In New Zealand, by contrast, MPs keen on rolling a National or Labour leader would tend to wait until they were confident of success. This makes the lead-up to a spill quieter and longer, and it makes the time MPs spend openly trying to destroy a leader far shorter.
One of the episode's unlikely victims is National Party leader Christopher Luxon, who is in London on his European tour. On taking the job in December, Luxon promised "no more House of Cards" politics in the National Party, Unfortunately for him, he appears to have found himself in the midst of something of a re-enactment of House of Cards in London: a nightmare from the whip's office, leading to the toppling of the prime minister.
Luxon was meant to meet one of Johnson's closest ministers, Michael Gove in London, but Gove yesterday urged Boris to step aside and was sacked in response. Luxon was able to meet May, the woman Boris effectively rolled. In photos released by Luxon's office, a usually dour May, with the BBC on in the background, appears elated, but one gets the impression it has little to do with meeting Luxon.
The Conservative Party has been in a state of uncertainty for weeks, knowing Johnson could not last long, fearful that he'd cling to power regardless, and uncertain over who would replace him.
Two of those scenarios have now played out (Johnson very clearly did not want to go, and in his resignation speech essentially called his critics out for being wrong for rolling him).
The question of who will replace Johnson is now beginning to be answered. A slew of names is in the mix.
One of the subtle fears is that a replacement might reopen the contentious Brexit dispute. Former Tory MP Michael Hesseltine, who played a part in toppling Margaret Thatcher (and who Johnson, weirdly and inexplicably part-models himself on - "a Brexity Hezza" is how Johnson once described his politics) said that when Johnson is gone, Brexit would go with him.

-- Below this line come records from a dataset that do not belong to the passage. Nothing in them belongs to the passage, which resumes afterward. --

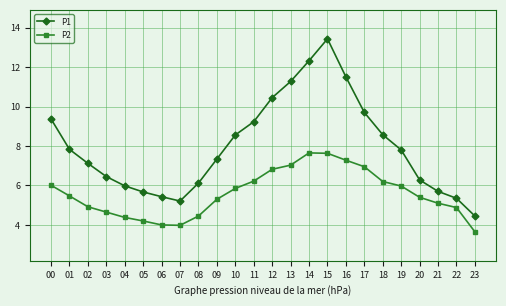

What is the average value of the P1 series?

8.0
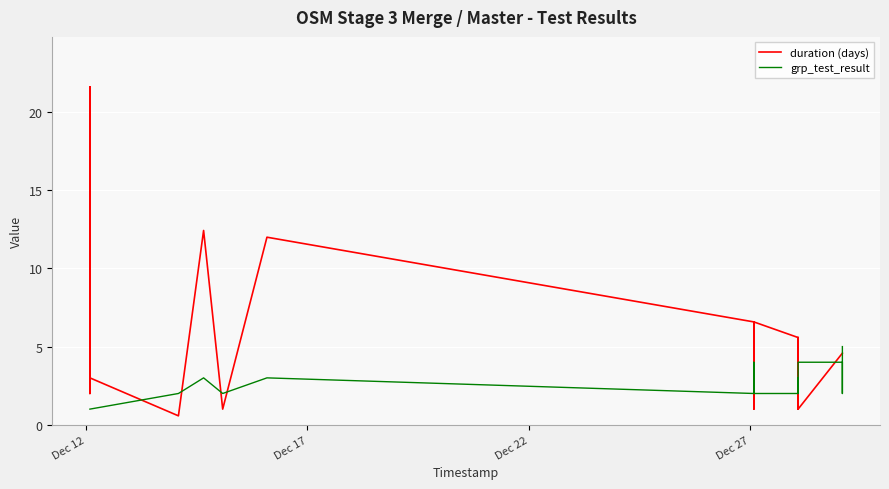

How many interior local peaks does the grp_test_result series have?

4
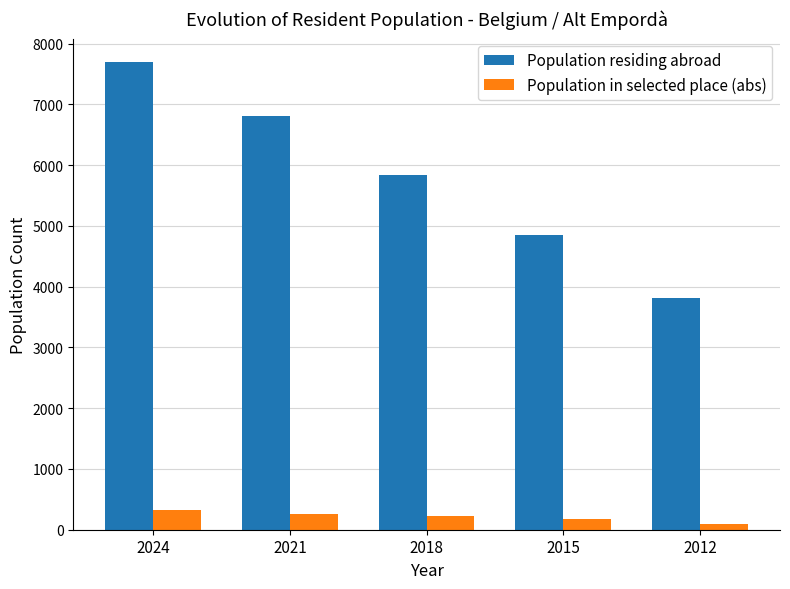

Reading left to right, extract all data points from this chart.

Population residing abroad: 2024=7698	2021=6806	2018=5843	2015=4845	2012=3814
Population in selected place (abs): 2024=332	2021=266	2018=221	2015=173	2012=100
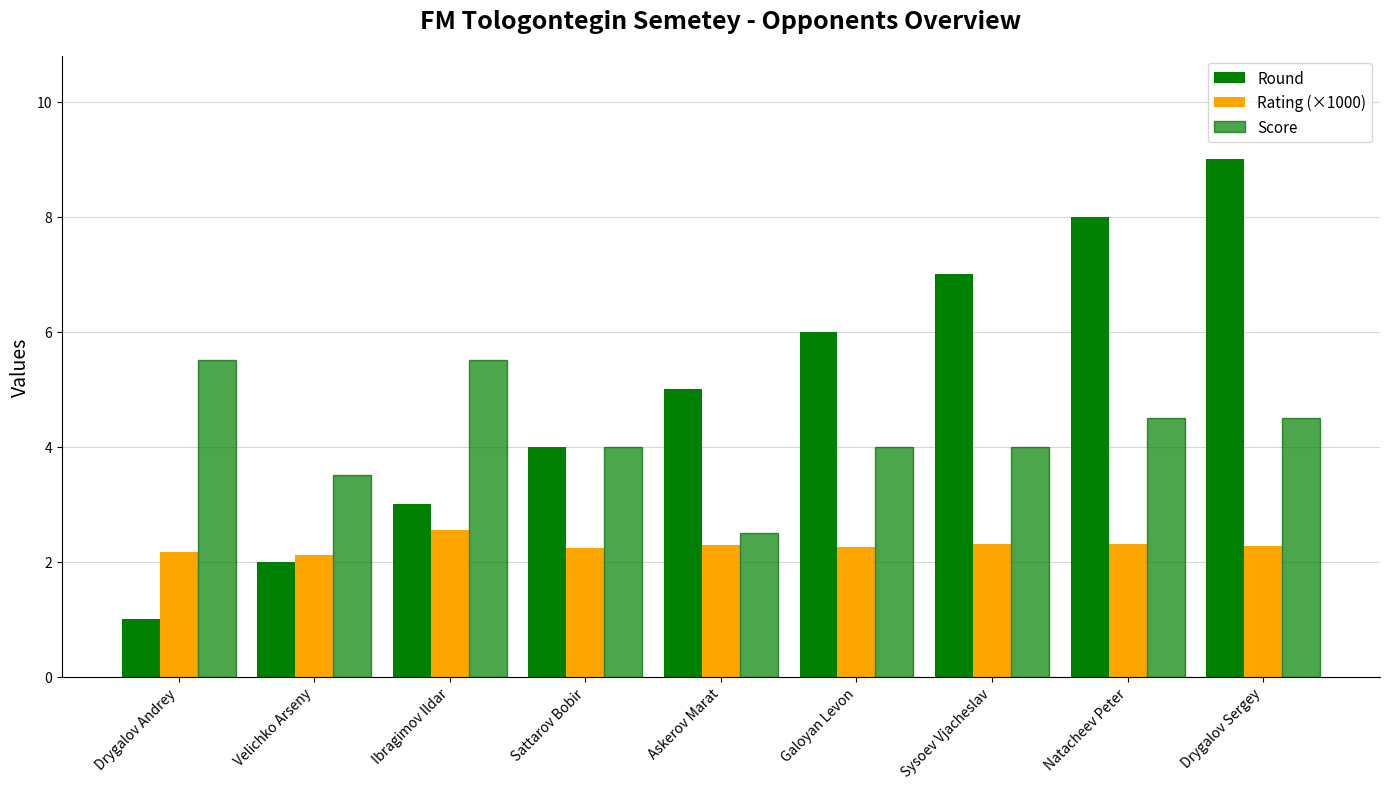

Is the value of Round at Askerov Marat greater than the value of Rating (×1000) at Drygalov Sergey?

Yes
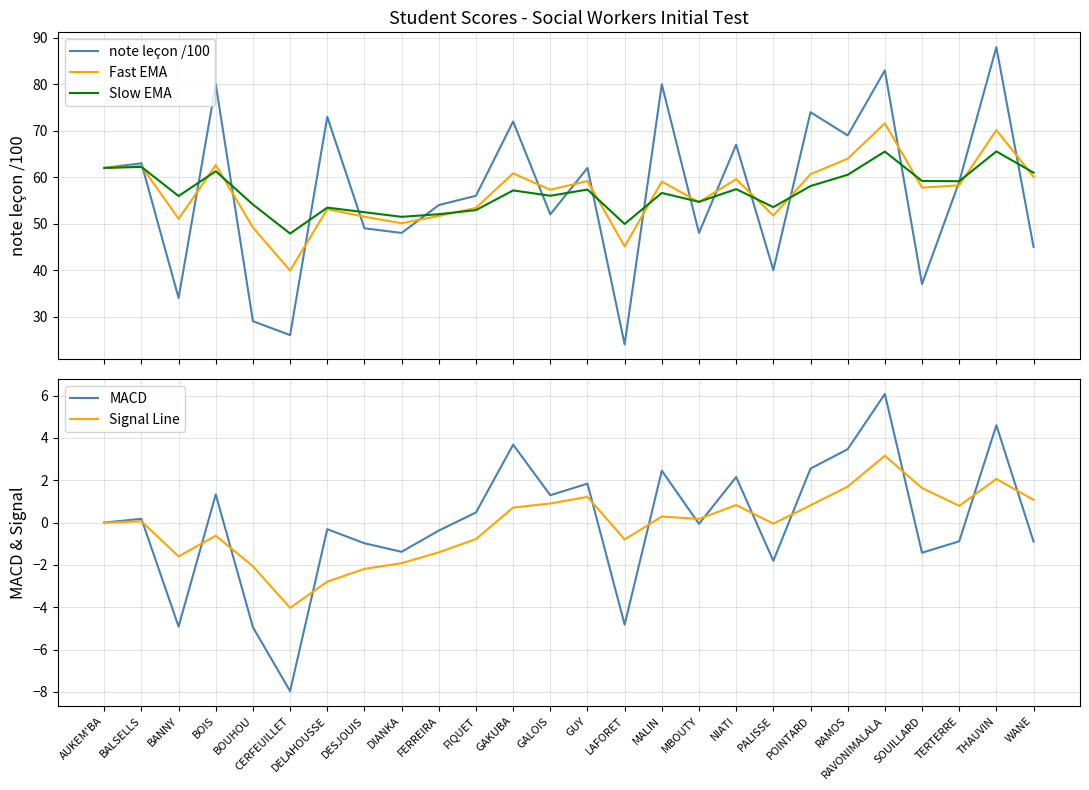

At which category does Slow EMA reach its first local valley?

BANNY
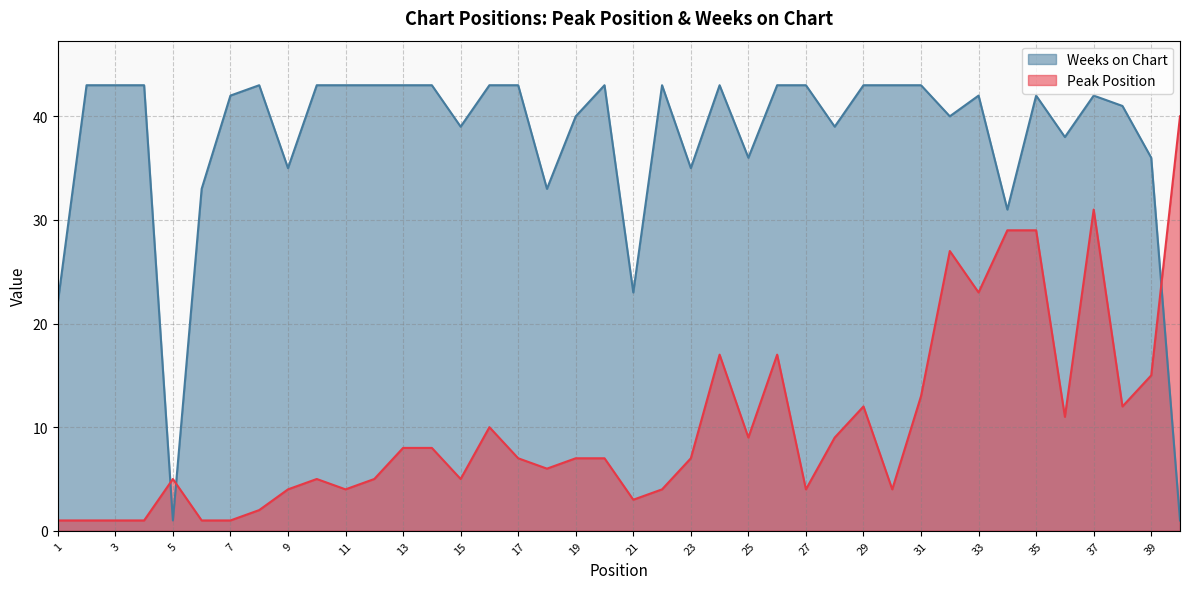

Reading right to left, transcribe all the data shown in this chart.

Peak Position: 40=40	39=15	38=12	37=31	36=11	35=29	34=29	33=23	32=27	31=13	30=4	29=12	28=9	27=4	26=17	25=9	24=17	23=7	22=4	21=3	20=7	19=7	18=6	17=7	16=10	15=5	14=8	13=8	12=5	11=4	10=5	9=4	8=2	7=1	6=1	5=5	4=1	3=1	2=1	1=1
Weeks on Chart: 40=1	39=36	38=41	37=42	36=38	35=42	34=31	33=42	32=40	31=43	30=43	29=43	28=39	27=43	26=43	25=36	24=43	23=35	22=43	21=23	20=43	19=40	18=33	17=43	16=43	15=39	14=43	13=43	12=43	11=43	10=43	9=35	8=43	7=42	6=33	5=1	4=43	3=43	2=43	1=22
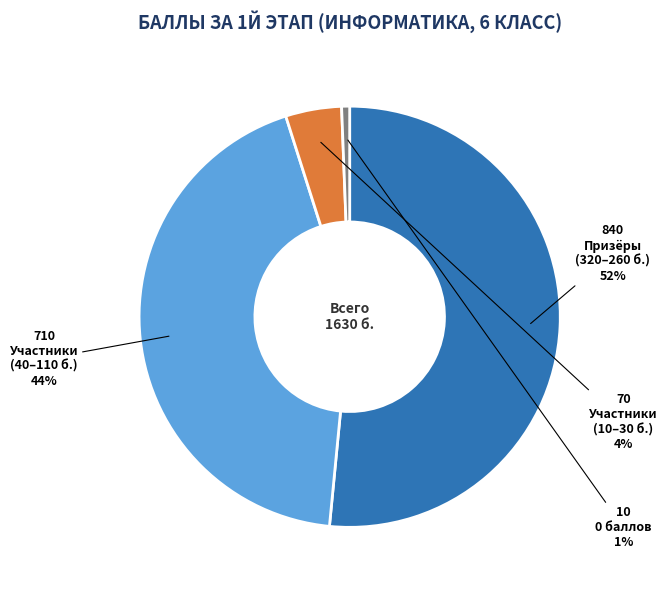

To the nearest percent, what is the average slice percentage?

25%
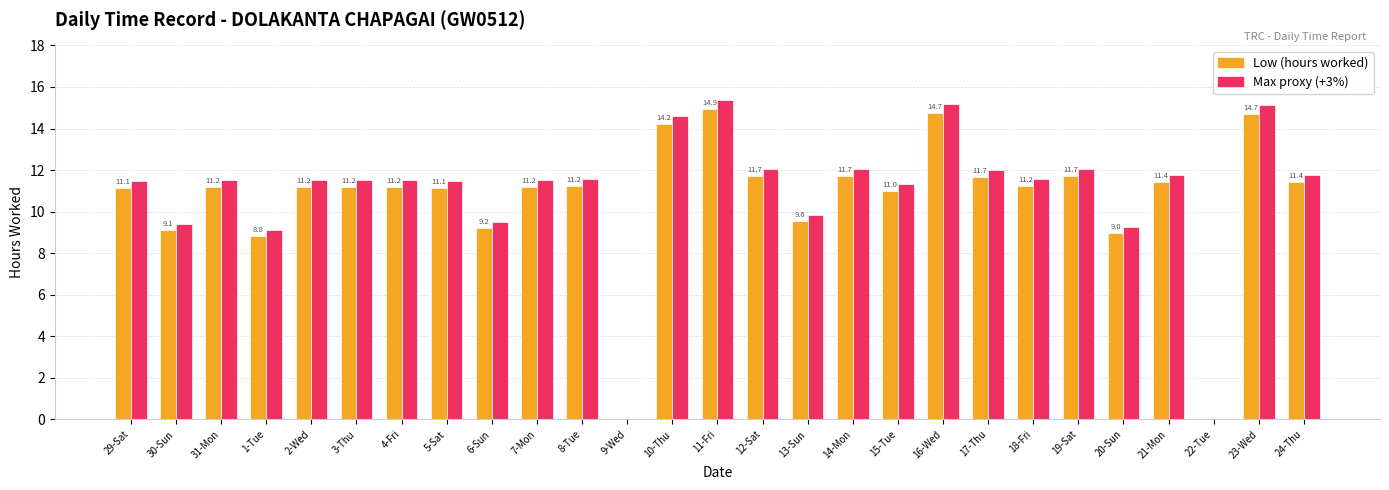

How many distinct data groups are displayed?

2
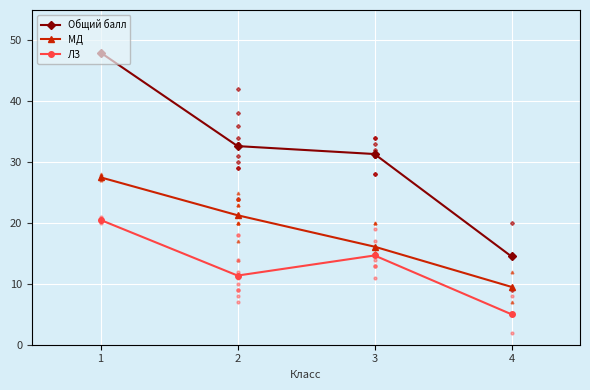

Reading left to right, transcribe all the data shown in this chart.

Общий балл: 48.0	32.6	31.3	14.5
МД: 27.5	21.3	16.1	9.5
ЛЗ: 20.5	11.4	14.7	5.0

But it's not clear that's true. Of all the Tory hopefuls, even those who voted remain have pledged their support for Brexit. Labour leader Sir Kier Starmer this week gave a Brexit speech outlining Labour's plan to do Brexit better than Johnson, but the speech was very clear that Labour wouldn't be changing its position not to tear up Brexit by wearing Johnson's "hard" Brexit settlement and would not lead the UK back into the EU.
In the way Thatcher once said centrist Tony Blair was her greatest success, Johnson could equally claim the fact that every credible candidate for leader or prime minister is wedded to his Brexit policy is his great political legacy.
This scandal will rumble on for days and possibly weeks, if Johnson sees out a transition period like he wants to. Despite Johnson's resignation on Thursday, still more letters arrived, This time not from a minister, but from former Prime Minister Sir John Major, saying Johnson should not stay on as caretaker and urged him to leave as soon as he could to ensure a smooth transition.
One report has it that one reason Johnson is keen to stay on longer is that he and his wife Carrie have a massive wedding bash planned at Chequers, the prime minister's country house - one last, symbolic party to end a leadership defined by them.
It's an ignominious end to a prime minister who so nakedly styled himself after Winston Churchill (to the point Johnson even published a saccharine popular biography of Churchill that attempted to almost algorithmically distil Churchill's successes into the deployment of something Johnson called "the Churchill factor").
Instead, pundits were quick to note Johnson's premiership will only just surpass that of Churchill's great rival Neville Chamberlain, who lasted 1077 days.
Johnson cut a denialist Chamberlain-ish tone outside Downing Street yesterday, saying he would have been able to come from behind and win the election, that he had a mandate to continue, that he had reset relations with Europe.
It was all very "peace in our time".
The steely peel ringing out over Whitehall of Johnson's rivals sharpening their knives for the forthcoming leadership contest suggests any prospect of peace in the Tory party is no more likely now than European peace in Chamberlain's time.